Lingkungan Kehidupan H. Ismail
Watak seseorang inheren dengan lingkungan hidupnya, mulai dari keluarga sebagai lingkungan/institusi sosial terkecil hingga masyarakat tempat ia tumbuh dan berkembang. Di samping itu juga dipengaruhi oleh zaman di mana ia hidup dan teknologi yang berkembang pada saat itu.
Sebagai misal, lingkungan dan zaman memengaruhi watak seseorang dapat dilihat dari kasus Tan Malaka dan M. Hatta, di mana Tan Malaka berasal dari nagari yang jauh dari pusat kota dan latar belakang keluarga yang bisa dikatakan hidup sederhana memiliki watak yang lebih keras dibanding M. Hatta yang berasal dari keluarga berkecukupan dan tak jauh dari pusat kota, yakni Bukittinggi.
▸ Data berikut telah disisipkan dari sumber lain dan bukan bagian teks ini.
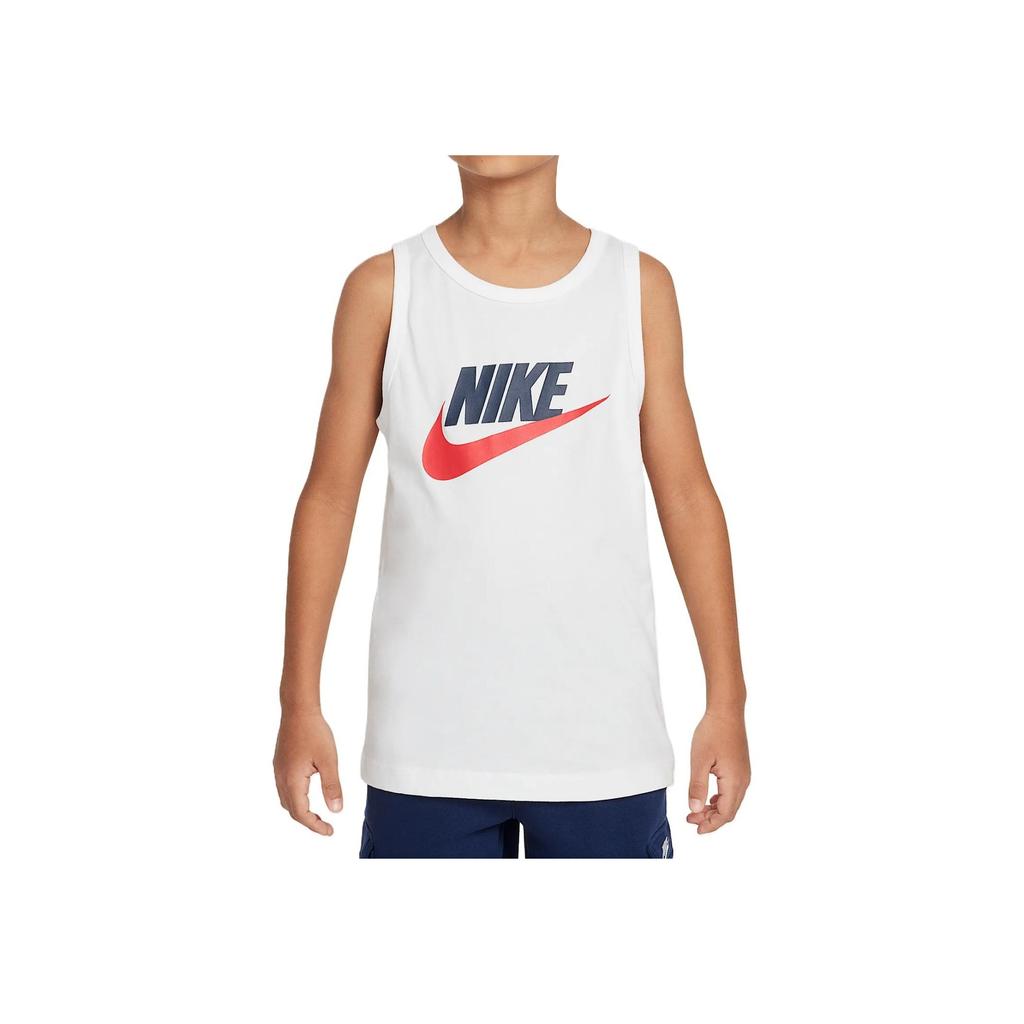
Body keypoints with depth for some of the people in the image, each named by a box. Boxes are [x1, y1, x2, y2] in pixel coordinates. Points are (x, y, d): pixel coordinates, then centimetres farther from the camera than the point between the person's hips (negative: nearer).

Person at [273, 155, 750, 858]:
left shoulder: (639, 286, 4)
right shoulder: (385, 289, 2)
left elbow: (685, 495, 5)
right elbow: (331, 497, 4)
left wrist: (727, 701, 3)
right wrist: (300, 703, 1)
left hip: (605, 742, 1)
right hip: (427, 743, 0)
Walaupun pernyataan di atas masih terbuka untuk diklarifikasi, setidaknya dapat menggambarkan secara kasar terkait pembentukan watak seseorang. Pun dengan teknologi, Heinrich Koselitz, seorang penulis dan komposer, dan merupakan teman dekat Nietzsche pernah berkomentar tentang gaya penulisan Nietzsche yang berubah setelah ia menggunakan mesin ketik dan komentar ini dibenarkan oleh Nietzsche.
Dua contoh di atas dapat dijadikan perbandingan dalam melihat sosok H. Ismail yang berwatak keras, tak mudah putus asa dan berpegang teguh pada keyakinan Islamnya sebagaimana dapat dilihat dalam perjuangannya yang akan dibahas pada bab berikutnya, tak terlepas dari kondisi lingkungan dan tingkat kecanggihan teknologi dimasanya.
Dusun Pulau Tengah sebagai Tanah Kelahiran
H. Ismail dilahirkan di sebuah dusun kecil di Kerinci bagian hilir (tenggara), tepatnya di Koto Tuo, Dusun Pulau Tengah, Kerinci pada 1840. Di dusun ini terdapat tiga kampung kecil, yakni Koto Tuo, Koto Dian dan Dusun Baru.
Selain itu, berdasarkan keterangan dari penduduk setempat bahwa dulu pernah ada kampung Koto Putih yang berbatasan dengan dusun yang belakangan dikenal sebagai Koto Telago di sebelah timur Dusun Pulau Tengah.
Berdasarkan geografisnya, bagian utara Dusun Pulau Tengah terletak di kaki Bukit Barisan dan di selatan berbatasan dengan Danau Kerinci. Sedangkan bagian baratnya berbatasan dengan Dusun Lempur Danau dan di sebelah timur dengan Dusun Benik dan Jujun.
Tidak jauh di sebelah barat Dusun Baru ( 100 meter) mengalir Batang Pulau Tengah atau yang dikenal oleh penduduk sebagai Sungai Buai menjadi sungai yang berperan besar untuk pengairan sawah dan kebutuhan penduduk dusun itu. Masih di daerah itu, Sungai Buai tersebut menganak menjadi dua tepat di perbatasan antara Koto Tuo dan Koto Dian, dan bermuara di Danau Kerinci.
Di daerah inilah H. Ismail lahir dan tumbuh dewasa tanpa pernah meninggalkannya hingga tahun 1875, saat ia berusia 35 tahun, yakni saat ia memutuskan meninggalkan kampung halaman untuk mendalami agama Islam di Kedah yang akan dibahas lebih lanjut pada pembahasan berikutnya.